Task statement – In your copy of the entries below, keep every word exactly and leave out all images.

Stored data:
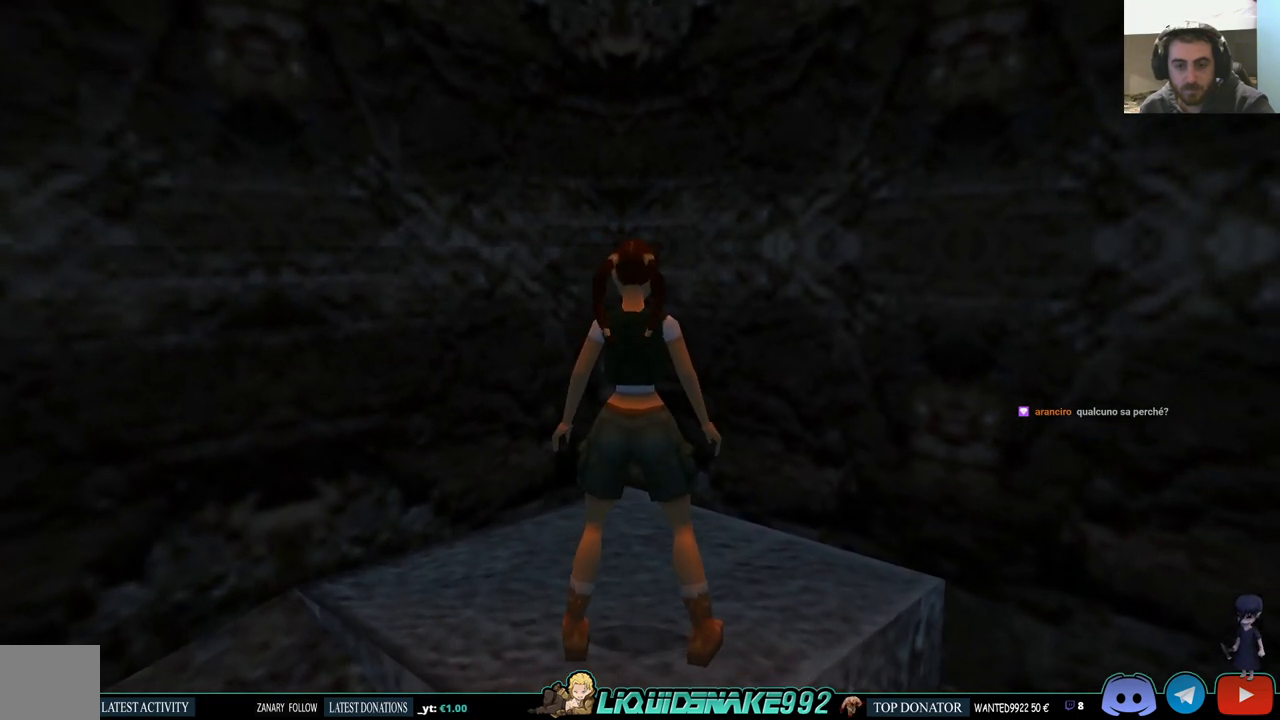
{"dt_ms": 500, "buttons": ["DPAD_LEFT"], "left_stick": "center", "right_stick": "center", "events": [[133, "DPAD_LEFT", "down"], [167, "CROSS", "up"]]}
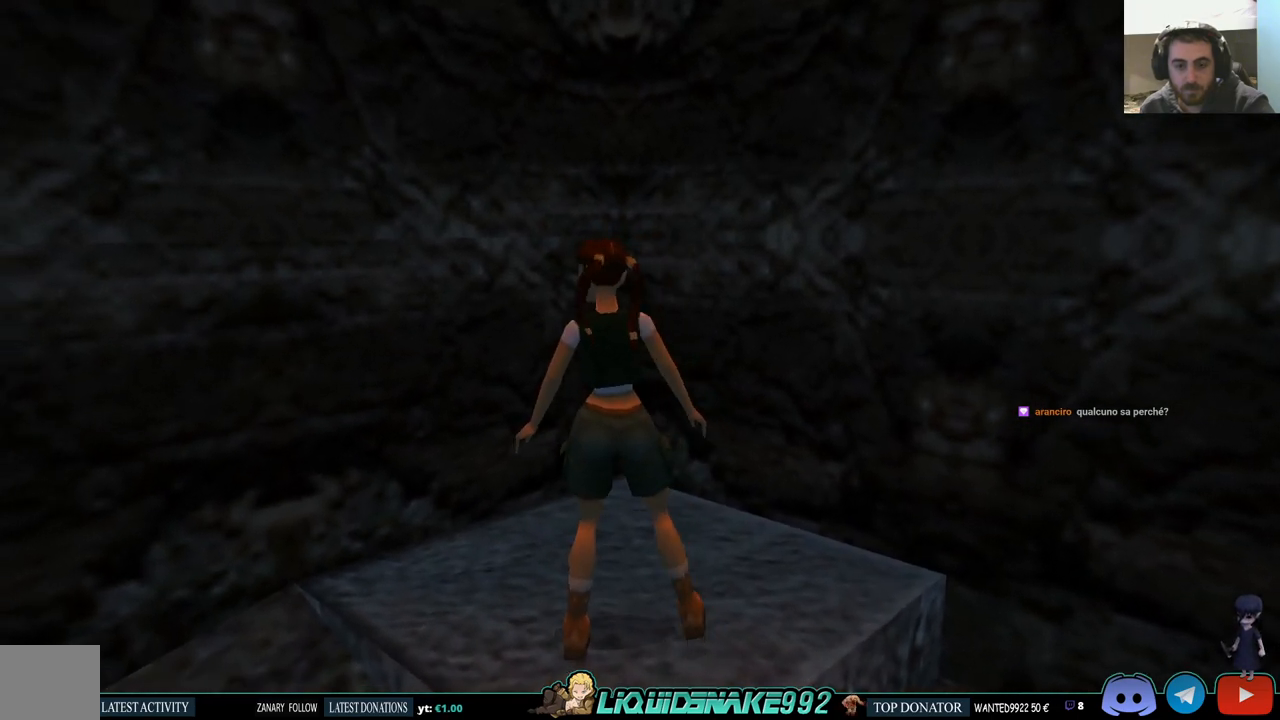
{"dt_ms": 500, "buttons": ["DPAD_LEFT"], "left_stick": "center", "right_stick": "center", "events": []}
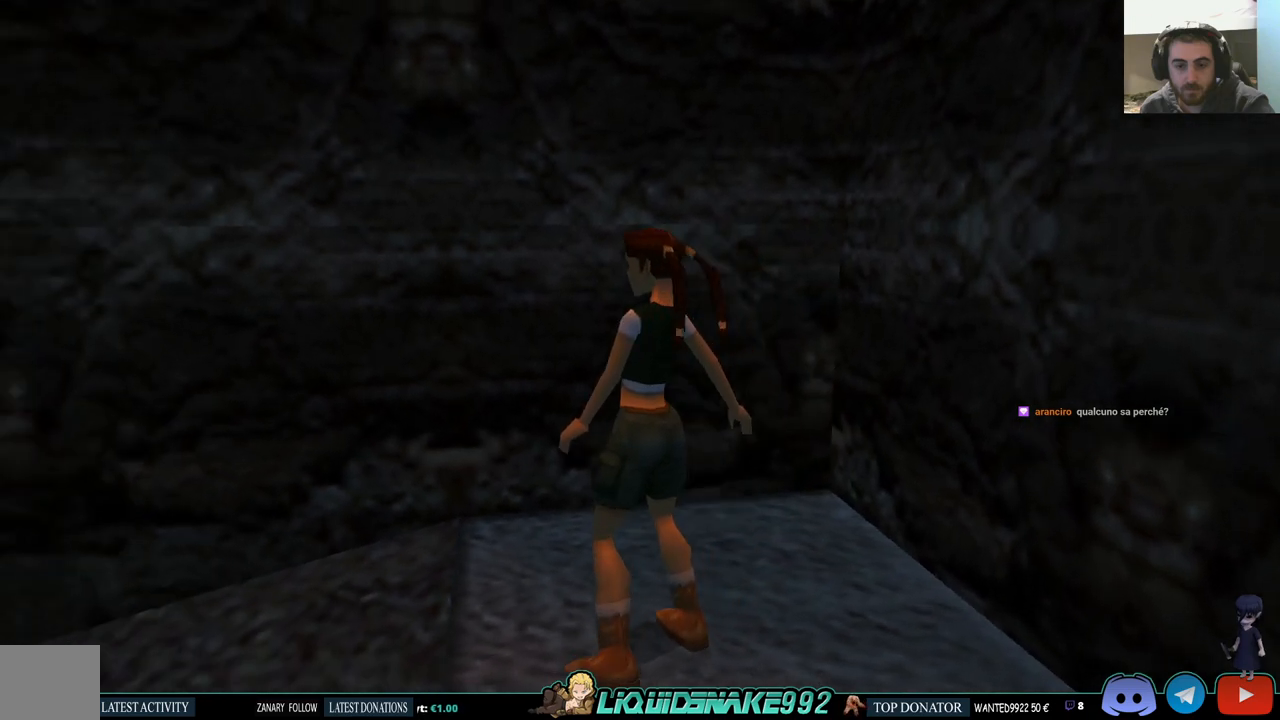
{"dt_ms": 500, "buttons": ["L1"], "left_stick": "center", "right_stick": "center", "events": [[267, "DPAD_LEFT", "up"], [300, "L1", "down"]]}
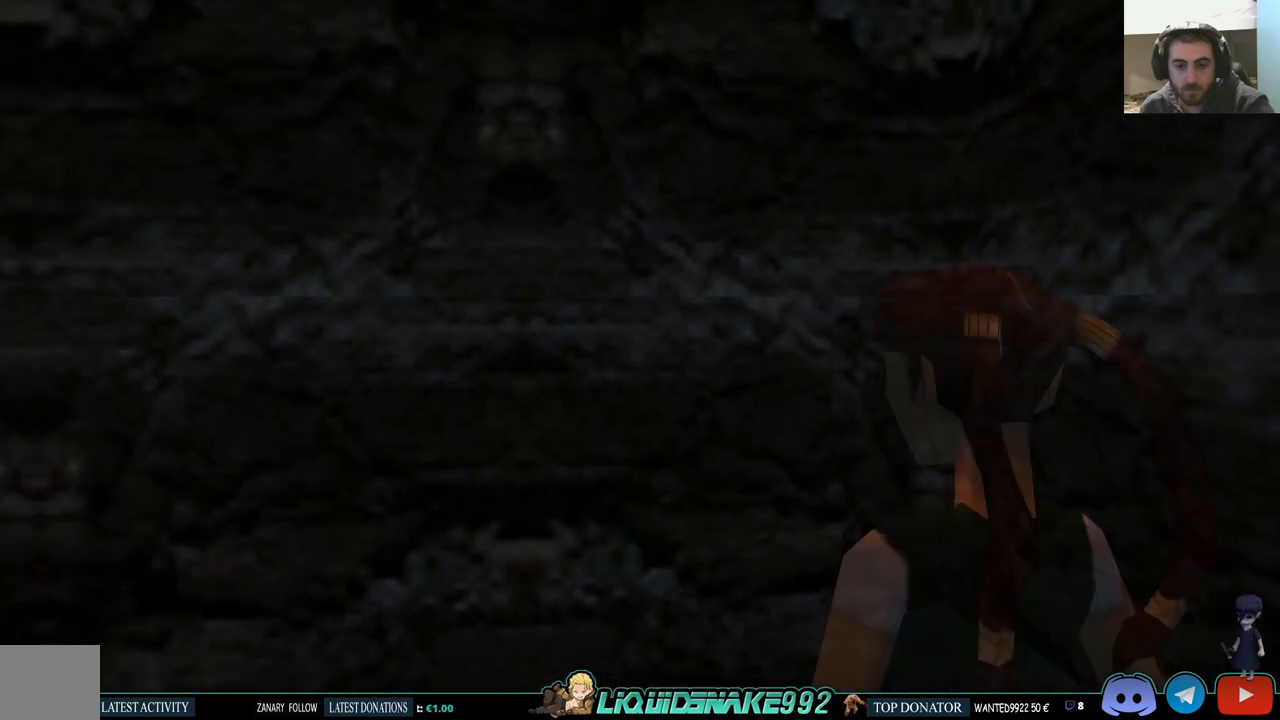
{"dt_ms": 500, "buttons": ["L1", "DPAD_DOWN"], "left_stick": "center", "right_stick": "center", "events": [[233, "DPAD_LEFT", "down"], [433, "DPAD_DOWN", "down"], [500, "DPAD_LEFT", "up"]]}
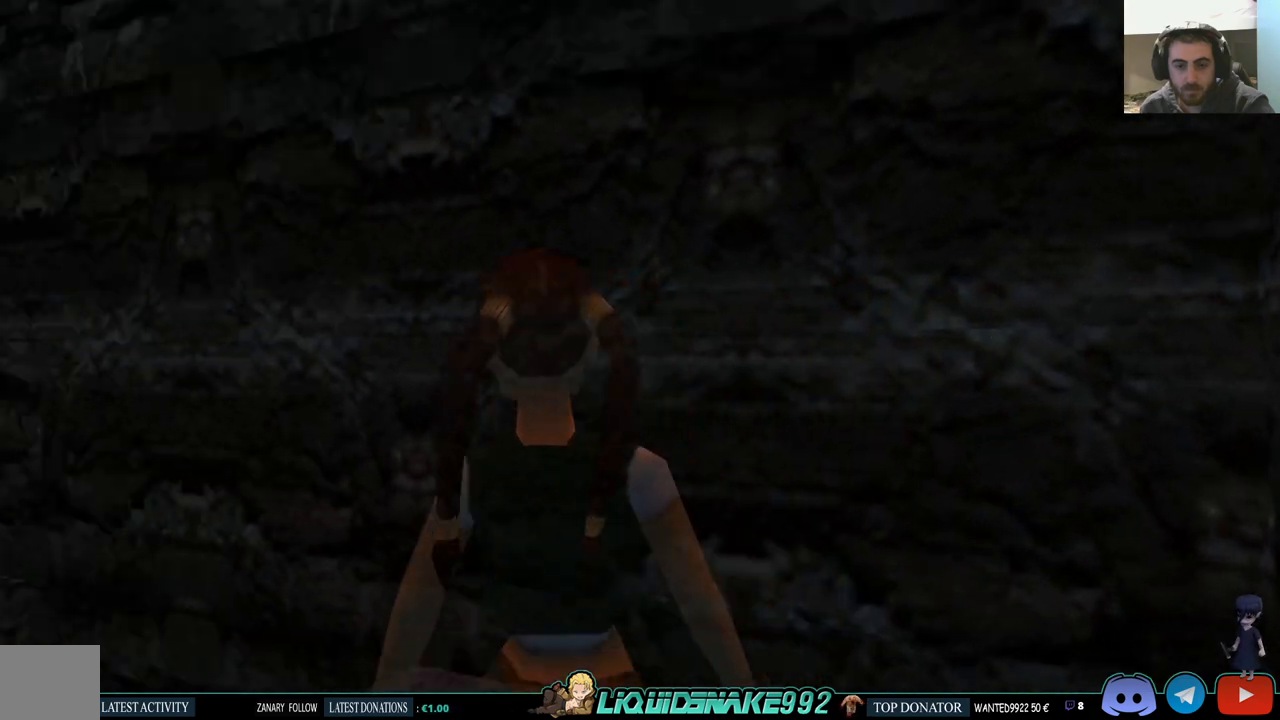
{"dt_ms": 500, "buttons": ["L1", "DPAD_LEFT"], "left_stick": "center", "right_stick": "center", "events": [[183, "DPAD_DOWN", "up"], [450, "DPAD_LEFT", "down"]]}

Response box –
{"dt_ms": 500, "buttons": ["DPAD_LEFT"], "left_stick": "center", "right_stick": "center", "events": [[133, "DPAD_LEFT", "down"], [167, "CROSS", "up"]]}
{"dt_ms": 500, "buttons": ["DPAD_LEFT"], "left_stick": "center", "right_stick": "center", "events": []}
{"dt_ms": 500, "buttons": ["L1"], "left_stick": "center", "right_stick": "center", "events": [[267, "DPAD_LEFT", "up"], [300, "L1", "down"]]}
{"dt_ms": 500, "buttons": ["L1", "DPAD_DOWN"], "left_stick": "center", "right_stick": "center", "events": [[233, "DPAD_LEFT", "down"], [433, "DPAD_DOWN", "down"], [500, "DPAD_LEFT", "up"]]}
{"dt_ms": 500, "buttons": ["L1", "DPAD_LEFT"], "left_stick": "center", "right_stick": "center", "events": [[183, "DPAD_DOWN", "up"], [450, "DPAD_LEFT", "down"]]}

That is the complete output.